[Your objective]:
Give back the data below word for word. Any image in it should be left out.

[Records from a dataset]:
—————
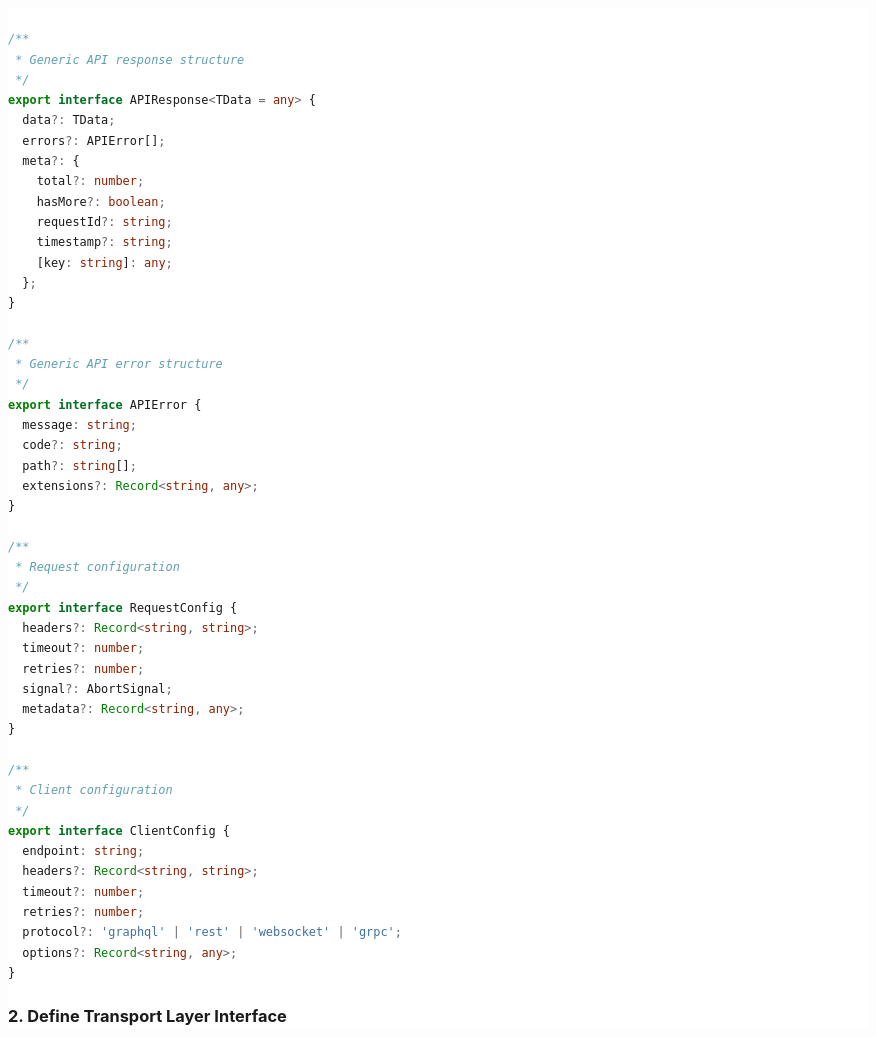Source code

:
 ```typescript

/**
 * Generic API response structure
 */
export interface APIResponse<TData = any> {
  data?: TData;
  errors?: APIError[];
  meta?: {
    total?: number;
    hasMore?: boolean;
    requestId?: string;
    timestamp?: string;
    [key: string]: any;
  };
}

/**
 * Generic API error structure
 */
export interface APIError {
  message: string;
  code?: string;
  path?: string[];
  extensions?: Record<string, any>;
}

/**
 * Request configuration
 */
export interface RequestConfig {
  headers?: Record<string, string>;
  timeout?: number;
  retries?: number;
  signal?: AbortSignal;
  metadata?: Record<string, any>;
}

/**
 * Client configuration
 */
export interface ClientConfig {
  endpoint: string;
  headers?: Record<string, string>;
  timeout?: number;
  retries?: number;
  protocol?: 'graphql' | 'rest' | 'websocket' | 'grpc';
  options?: Record<string, any>;
}
```

### 2. Define Transport Layer Interface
—————
[Response to this task]:
Source code

:
 ```typescript

/**
 * Generic API response structure
 */
export interface APIResponse<TData = any> {
  data?: TData;
  errors?: APIError[];
  meta?: {
    total?: number;
    hasMore?: boolean;
    requestId?: string;
    timestamp?: string;
    [key: string]: any;
  };
}

/**
 * Generic API error structure
 */
export interface APIError {
  message: string;
  code?: string;
  path?: string[];
  extensions?: Record<string, any>;
}

/**
 * Request configuration
 */
export interface RequestConfig {
  headers?: Record<string, string>;
  timeout?: number;
  retries?: number;
  signal?: AbortSignal;
  metadata?: Record<string, any>;
}

/**
 * Client configuration
 */
export interface ClientConfig {
  endpoint: string;
  headers?: Record<string, string>;
  timeout?: number;
  retries?: number;
  protocol?: 'graphql' | 'rest' | 'websocket' | 'grpc';
  options?: Record<string, any>;
}
```

### 2. Define Transport Layer Interface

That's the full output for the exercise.